In one of his writings about the Acholi, Sir Samuel Baker is reported to have said that he found the Acholi “a well organized ethnic group as far as land management is concerned”, and he also noted that the Acholi do not know God.
The 1962 Ugandan Constitution clearly defines Acholi land boundary as consisting of 23737 square miles which was administered as one unit (district). Land was managed by the Chiefs (Rwodi) in Trust on behalf of his subjects and there was total harmony where people communally utilize the land in seven different tires consisting of homesteads, farmland, grazing land, forests, rivers and hills.
Today, Acholi population is 1.3 million people and sub-divided into seven administrative units (districts). Because of the over 20 year insurgencies which forced displacement of people into Internally Displaced People’s (IDP) camps, custodians of customary land left their land idle and stayed away in the camps.
After the guns fell silent in northern Uganda in 2006 and upon return back to their former homesteads in 2009, the Acholi encountered a new form of land related conflicts. There are reports of land grabbing, encroachment on other people’s land and communally owned land and rampant sales of land, which was unheard of before.
It is against this background that the Acholi Sub-Region Joint Leaders’ Forum commissioned a one year research project: “Piloting the Protection of Rights to Customary Land Ownership in Acholiland”. The research was conducted by a Technical Committee and supervised by a Non-Governmental Organization; Trocaire with funding from Democratic Governance Facility (DGF).
On Monday, May 30 2016, Acholi leaders meet in Bomah Hotel in Gulu to review the draft report of the study before a final document is produced.

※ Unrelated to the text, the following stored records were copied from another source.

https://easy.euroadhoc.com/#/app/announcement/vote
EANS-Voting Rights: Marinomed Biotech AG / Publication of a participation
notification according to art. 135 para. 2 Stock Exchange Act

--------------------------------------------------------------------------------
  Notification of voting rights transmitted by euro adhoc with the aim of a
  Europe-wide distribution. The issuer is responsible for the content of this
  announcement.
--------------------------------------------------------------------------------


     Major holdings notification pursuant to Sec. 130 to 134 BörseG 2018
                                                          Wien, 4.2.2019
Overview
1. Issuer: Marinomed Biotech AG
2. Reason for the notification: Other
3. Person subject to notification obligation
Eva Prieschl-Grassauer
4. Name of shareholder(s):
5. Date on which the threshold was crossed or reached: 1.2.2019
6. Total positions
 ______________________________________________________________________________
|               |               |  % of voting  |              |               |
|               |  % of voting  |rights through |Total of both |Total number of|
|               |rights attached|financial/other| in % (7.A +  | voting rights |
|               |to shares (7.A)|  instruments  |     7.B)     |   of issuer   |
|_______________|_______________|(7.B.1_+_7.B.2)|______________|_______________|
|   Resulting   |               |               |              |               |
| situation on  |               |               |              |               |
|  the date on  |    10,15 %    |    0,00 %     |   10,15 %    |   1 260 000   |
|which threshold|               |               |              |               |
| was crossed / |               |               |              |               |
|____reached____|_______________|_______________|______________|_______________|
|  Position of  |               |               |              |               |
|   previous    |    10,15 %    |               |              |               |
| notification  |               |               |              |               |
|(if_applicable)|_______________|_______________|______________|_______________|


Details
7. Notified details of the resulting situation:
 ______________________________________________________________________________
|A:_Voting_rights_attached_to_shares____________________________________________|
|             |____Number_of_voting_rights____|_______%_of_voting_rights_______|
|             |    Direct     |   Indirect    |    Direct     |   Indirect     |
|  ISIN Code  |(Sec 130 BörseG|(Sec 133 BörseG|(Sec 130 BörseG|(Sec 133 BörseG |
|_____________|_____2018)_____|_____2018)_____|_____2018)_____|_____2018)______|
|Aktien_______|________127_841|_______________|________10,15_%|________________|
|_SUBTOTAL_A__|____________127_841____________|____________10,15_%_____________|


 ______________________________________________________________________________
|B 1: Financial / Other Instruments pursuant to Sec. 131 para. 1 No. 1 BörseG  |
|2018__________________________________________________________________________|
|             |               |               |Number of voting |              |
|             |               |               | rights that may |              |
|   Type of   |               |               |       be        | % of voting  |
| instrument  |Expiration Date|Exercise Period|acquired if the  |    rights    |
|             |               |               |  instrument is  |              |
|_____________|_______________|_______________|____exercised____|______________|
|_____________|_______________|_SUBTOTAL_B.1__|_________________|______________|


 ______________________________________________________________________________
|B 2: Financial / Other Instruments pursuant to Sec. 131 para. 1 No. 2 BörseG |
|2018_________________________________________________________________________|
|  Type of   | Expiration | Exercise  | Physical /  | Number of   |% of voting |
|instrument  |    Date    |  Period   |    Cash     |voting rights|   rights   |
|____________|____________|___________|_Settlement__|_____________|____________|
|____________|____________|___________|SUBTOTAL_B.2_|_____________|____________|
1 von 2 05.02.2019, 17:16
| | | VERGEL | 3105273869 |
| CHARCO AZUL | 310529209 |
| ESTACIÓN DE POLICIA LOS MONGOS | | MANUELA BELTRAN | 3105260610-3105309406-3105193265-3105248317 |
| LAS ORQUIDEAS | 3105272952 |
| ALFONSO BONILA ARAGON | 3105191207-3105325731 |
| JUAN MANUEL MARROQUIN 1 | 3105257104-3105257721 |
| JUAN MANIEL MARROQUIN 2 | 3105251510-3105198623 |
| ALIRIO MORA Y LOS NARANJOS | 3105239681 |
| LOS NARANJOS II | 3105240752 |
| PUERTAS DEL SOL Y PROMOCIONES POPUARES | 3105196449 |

The Chairman of the Technical Committee, Dr. Fr Joseph Okumu observed that their finding suggests that there is no “ownership of land in Acholi that nobody owns land in Acholi and that land in Acholi belong to the dead, living and those yet to be born”. The claim is that generally land in Acholi is held in “Trust” by Chiefs. The research indicates that 90% (percent) of people interviewed supports registration of customary land.

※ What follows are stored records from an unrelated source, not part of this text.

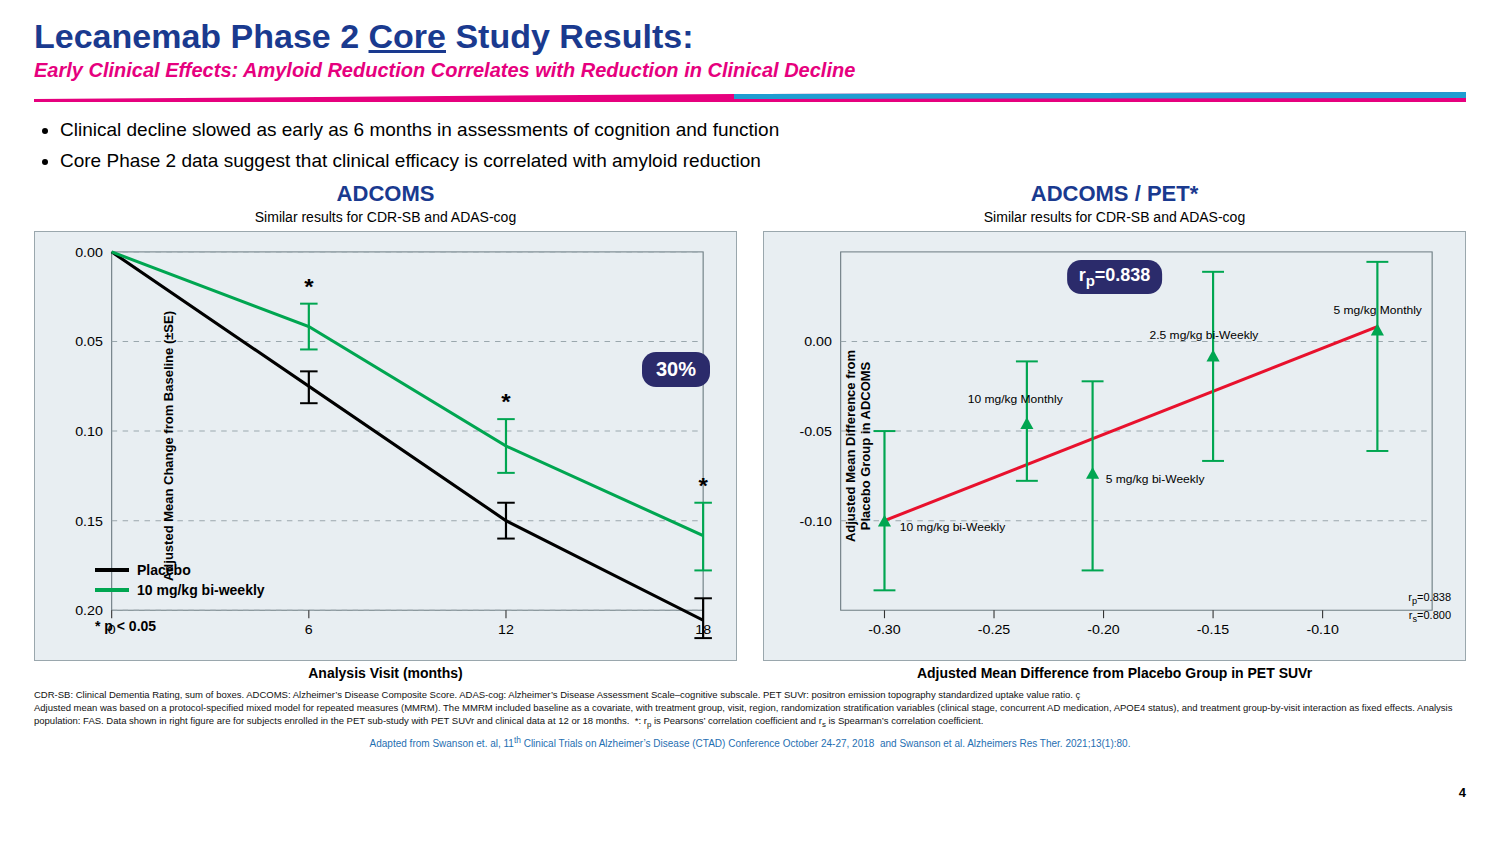Lecanemab Phase 2 Core Study Results:
Early Clinical Effects: Amyloid Reduction Correlates with Reduction in Clinical Decline
Clinical decline slowed as early as 6 months in assessments of cognition and function
Core Phase 2 data suggest that clinical efficacy is correlated with amyloid reduction
ADCOMS
Similar results for CDR-SB and ADAS-cog
Adjusted Mean Change from Baseline (±SE)
30%
0.00 0.05 0.10 0.15 0.20 0 6 12 18 * * *
Placebo
10 mg/kg bi-weekly
* p < 0.05
Analysis Visit (months)
ADCOMS / PET*
Similar results for CDR-SB and ADAS-cog
Adjusted Mean Difference from
Placebo Group in ADCOMS
rp=0.838
0.00 -0.05 -0.10 -0.30 -0.25 -0.20 -0.15 -0.10 10 mg/kg bi-Weekly 10 mg/kg Monthly 5 mg/kg bi-Weekly 2.5 mg/kg bi-Weekly 5 mg/kg Monthly
rp=0.838
rs=0.800
Adjusted Mean Difference from Placebo Group in PET SUVr
CDR-SB: Clinical Dementia Rating, sum of boxes. ADCOMS: Alzheimer’s Disease Composite Score. ADAS-cog: Alzheimer’s Disease Assessment Scale–cognitive subscale. PET SUVr: positron emission topography standardized uptake value ratio. ç
Adjusted mean was based on a protocol-specified mixed model for repeated measures (MMRM). The MMRM included baseline as a covariate, with treatment group, visit, region, randomization stratification variables (clinical stage, concurrent AD medication, APOE4 status), and treatment group-by-visit interaction as fixed effects. Analysis population: FAS. Data shown in right figure are for subjects enrolled in the PET sub-study with PET SUVr and clinical data at 12 or 18 months. *: rp is Pearsons’ correlation coefficient and rs is Spearman’s correlation coefficient.
Adapted from Swanson et. al, 11th Clinical Trials on Alzheimer’s Disease (CTAD) Conference October 24-27, 2018 and Swanson et al. Alzheimers Res Ther. 2021;13(1):80.
4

“Land matter is delicate, exciting and is raising a lot of interests which this short research does not have adequate answers for. There is no quick fix on land in the world”, says Fr. Okumu.
The Chairman of the Uganda Law Society, Mr. Francis Gimara, who was a lead legal consultant of the study, noted with concern that although the 1995 Uganda Constitution vested land in the hands of its citizens, there are no enabling laws to operationalise “Customary land tenure system”.
Mr. Gimara advised the meeting that if leaders want to protect customary land as was in the case in the past they must register it under “Land Trusts” just like the Catholic and Anglican Churches are managing theirs.
“There will be no customary land in Northern Uganda in the next five years if you don’t wake up now. All land will be individual lands. Even today, there are more than fifty applications for individual land titles. I want to strongly advise leaders to form “Land Trusts” to manage and protect customary land” He says.
However, this suggestion did not go down well with some local leaders who prefer individual land titles for customary land. One of the participants, Dr. J.J. Oloya noted that more than ten different research work has been carried out on Acholi land because it has been found to be the most fertile land with vast swath of it unoccupied compared to others around the world. Dr. Oloya said all the research so far indicates that no one own land in Acholi and that people want security of their land.